Per gli immobili artigiani la situazione è anche peggiore: sempre secondo la Cgia, la stangata supererà addirittura i 1.500 euro all’anno. L’Imu sulle imprese pesa troppo e rischia di mettere in seria difficoltà intere filiere produttive. Per Bortolussi “quest’anno l’introduzione dell’Imu comporterà un aumento medio delle imposte sui fabbricati a carico delle attività economiche pari a 1.159 euro. Un aggravio fiscale che rischia di mettere in ginocchio molte piccole imprese”.

Per fare questo confronto, si è ipotizzato che l’aliquota Imu – applicata agli uffici, ai negozi commerciali o ai capannoni produttivi presenti su tutto il territorio nazionale – sia del 7,6 per mille. Per l’Ici, invece, si è deciso di far ricorso all’aliquota media nazionale applicata dai Comuni nel 2009: ovvero il 6,4 per mille. Inoltre, si è tenuto conto anche della rivalutazione dei coefficienti moltiplicatori che vengono applicati alle rendite catastali che, per effetto del decreto “Salva-Italia”, sono passati da 34 a 55 per i negozi e le botteghe, da 50 a 80 per gli uffici e gli studi privati, da 100 a 140 per i laboratori artigianali e da 50 a 60 per i capannoni industriali e gli alberghi.

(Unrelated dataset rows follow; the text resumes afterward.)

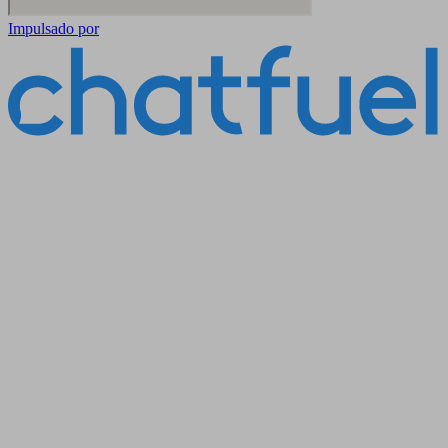
Impulsado por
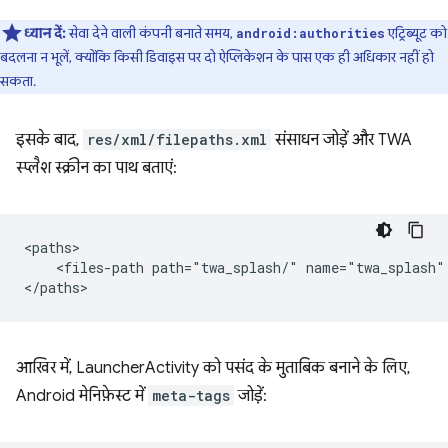
ध्यान दें:
सेवा देने वाली कंपनी बनाते समय,
एट्रिब्यूट को
android:authorities
बदलना न भूलें, क्योंकि किसी डिवाइस पर दो ऐप्लिकेशन के पास एक ही अधिकार नहीं हो
सकता.
इसके बाद,
res/xml/filepaths.xml
संसाधन जोड़ें और TWA
स्प्लैश स्क्रीन का पाथ बताएं:
<files-path
path="twa_splash/"
name="twa_splash"
आखिर में, LauncherActivity को पसंद के मुताबिक बनाने के लिए,
Android मेनिफ़ेस्ट में
meta-tags
जोड़ें:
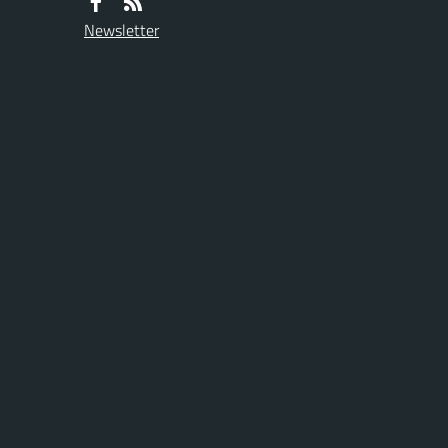
Newsletter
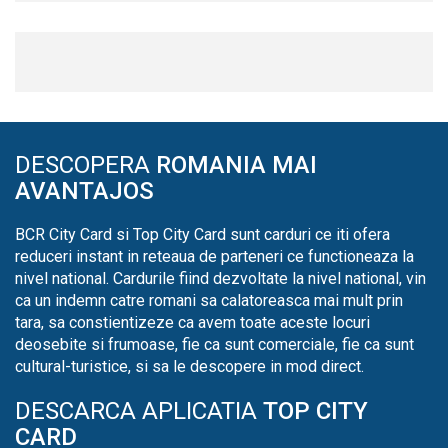
DESCOPERA
ROMANIA MAI
AVANTAJOS
BCR City Card si Top City Card sunt carduri ce iti ofera
reduceri instant in reteaua de parteneri ce functioneaza la
nivel national. Cardurile fiind dezvoltate la nivel national, vin
ca un indemn catre romani sa calatoreasca mai mult prin
tara, sa constientizeze ca avem toate aceste locuri
deosebite si frumoase, fie ca sunt comerciale, fie ca sunt
cultural-turistice, si sa le descopere in mod direct.
DESCARCA APLICATIA
TOP CITY
CARD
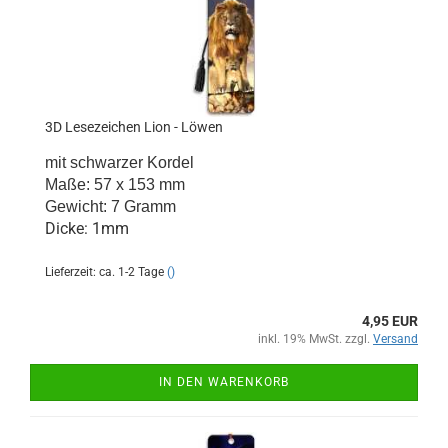
3D Lesezeichen Lion - Löwen
mit schwarzer Kordel
Maße: 57 x 153 mm
Gewicht: 7 Gramm
Dicke: 1mm
Lieferzeit: ca. 1-2 Tage
()
4,95 EUR
inkl. 19% MwSt. zzgl.
Versand
IN DEN WARENKORB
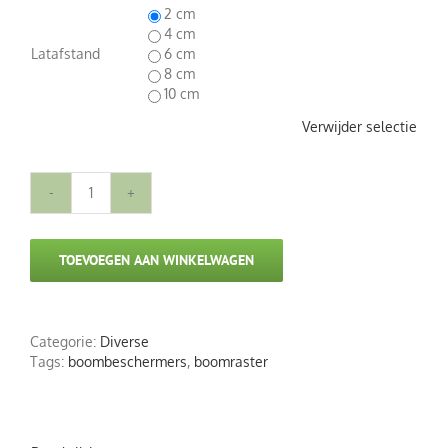
2 cm
4 cm
Latafstand
6 cm
8 cm

10 cm
Verwijder selectie
Boomraster
hoogte
1.75m
TOEVOEGEN AAN WINKELWAGEN
ijzeren
frame
aantal
Categorie:
Diverse
Tags:
boombeschermers
,
boomraster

Prendendo in considerazione solo gli immobili produttivi di proprietà delle aziende – anche se tra quelli di proprietà delle persone fisiche ci sono molti piccoli imprenditori artigiani, commercianti o liberi professionisti – l’applicazione dell’Imu, rispetto all’applicazione dell’Ici, darà luogo ad un aggravio della tassazione così suddiviso: 569 euro pro azienda in capo a negozi e botteghe; 949 € per ciascun proprietario di ufficio o studio privato; 1.566 € su ogni capannone industriale/artigianale. “Il risultato di questa simulazione – conclude Giuseppe Bortolussi – è condizionato dalla scelta dell’aliquota da applicare su tutta la platea degli immobili ad uso strumentale presenti nel Paese. La decisione di far coincidere l’aliquota applicata in questo caso/studio con quella ordinaria del 7,6 per mille, ci è sembrata la più equilibrata. Il risultato emerso da questa elaborazione ha confermato la grande preoccupazione sollevata in questi giorni da molti osservatori: se non saranno introdotte delle modifiche applicative, le imprese ed i liberi professionisti subiranno un aggravio, che potrebbe anche crescere di molto se i comuni porteranno l’aliquota al massimo di quanto consentito”.